AWS is like co-locating your hardware, and then the data center having 1000s of employees offering highly reliable services you can access from your infrastructure that lets you move WAY faster for things that are hard to do.

e.g. Discussion today was increasing log retention. 10 years ago I would have run the numbers, extended some SAN volumes, considered procuring more NetApp shelves, etc.

Today it's simply a cost question: is it worth it to us to store those logs for 10x longer? Sure? Ok, done.

1 comments

I think the point that you're making here is subtle and that people are missing it.

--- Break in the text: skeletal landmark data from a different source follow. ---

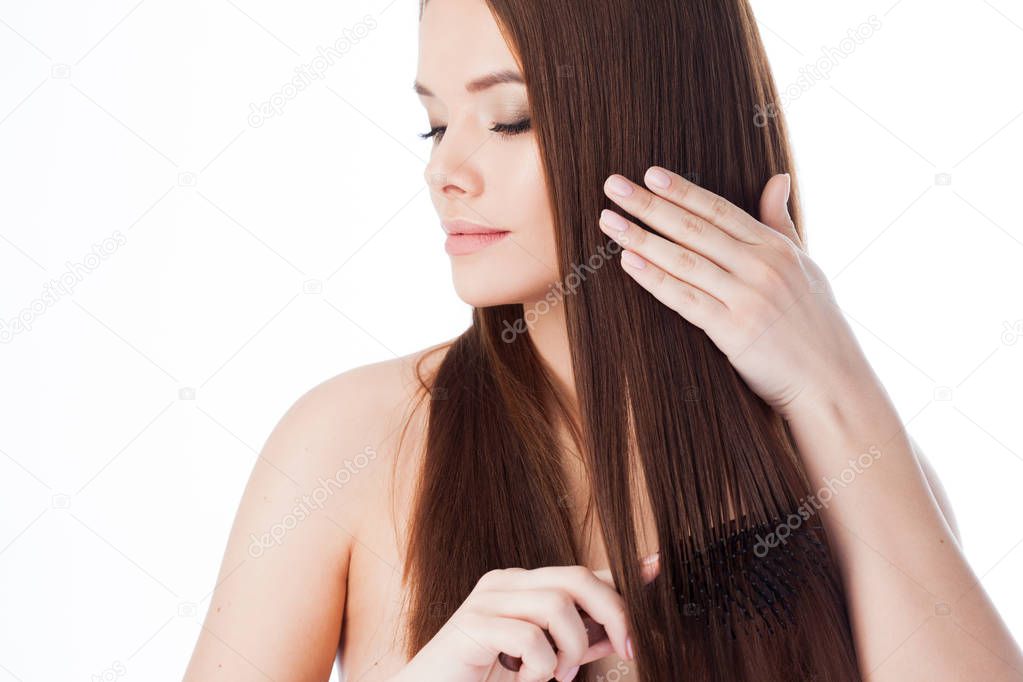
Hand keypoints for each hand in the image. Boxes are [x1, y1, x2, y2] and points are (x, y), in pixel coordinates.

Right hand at [394, 555, 659, 681]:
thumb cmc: (482, 677)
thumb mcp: (542, 661)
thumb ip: (576, 643)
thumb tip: (618, 633)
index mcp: (524, 587)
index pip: (582, 572)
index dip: (623, 571)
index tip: (659, 566)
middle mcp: (506, 583)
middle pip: (577, 577)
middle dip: (612, 611)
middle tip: (623, 651)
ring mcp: (488, 600)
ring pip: (557, 605)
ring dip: (570, 649)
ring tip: (556, 677)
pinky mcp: (472, 624)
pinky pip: (528, 637)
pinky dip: (539, 667)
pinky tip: (524, 680)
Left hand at [599, 167, 869, 419]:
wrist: (833, 383)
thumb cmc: (816, 326)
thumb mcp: (806, 266)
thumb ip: (782, 223)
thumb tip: (778, 178)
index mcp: (776, 248)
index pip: (719, 210)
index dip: (682, 191)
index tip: (649, 174)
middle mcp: (761, 266)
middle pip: (694, 228)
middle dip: (649, 205)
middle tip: (613, 185)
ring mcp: (748, 298)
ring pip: (684, 259)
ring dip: (641, 238)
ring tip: (609, 221)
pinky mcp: (734, 330)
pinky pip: (685, 299)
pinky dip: (655, 278)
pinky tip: (629, 261)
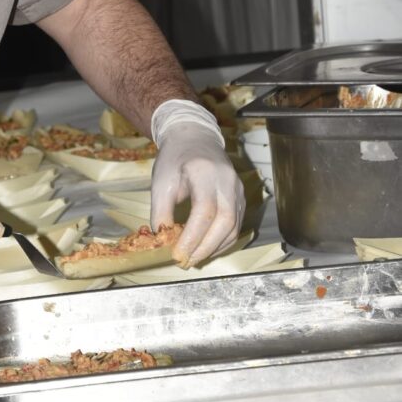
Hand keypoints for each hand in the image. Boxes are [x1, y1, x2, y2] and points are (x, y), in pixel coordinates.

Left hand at [150, 103, 244, 267]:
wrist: (195, 139)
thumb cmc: (175, 159)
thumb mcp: (161, 181)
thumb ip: (161, 211)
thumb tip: (163, 240)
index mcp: (205, 172)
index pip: (205, 210)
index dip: (193, 236)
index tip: (178, 254)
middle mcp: (227, 181)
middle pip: (225, 222)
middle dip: (205, 247)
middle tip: (186, 261)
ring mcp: (238, 189)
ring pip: (233, 227)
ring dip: (213, 248)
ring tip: (193, 258)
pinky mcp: (241, 198)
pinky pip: (236, 225)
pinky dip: (222, 242)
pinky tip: (206, 248)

Your small team can _comfortably manage_ 50k/mo worth of AWS resources. That's _INCREDIBLE_.

I think people mistakenly think that cloud costs only go up exponentially and that costs are an unmanageable mess.

I've worked with teams with hundreds of engineers serving a major enterprise and only an AWS bill 3-5x yours. And they only had a small team managing it all. Comfortably.

To do similar with physical servers requires a massive stack of people and salaries. The ongoing recruiting costs to maintain staffing would dwarf what the AWS bill is.

> To do similar with physical servers requires a massive stack of people and salaries. The ongoing recruiting costs to maintain staffing would dwarf what the AWS bill is.

No no they wouldn't. Number of people is equal for both, its just different tasks they have to do.

I do both at roughly 10^5 scale and I'm telling you that operating in the cloud lets us operate with an order of magnitude less people.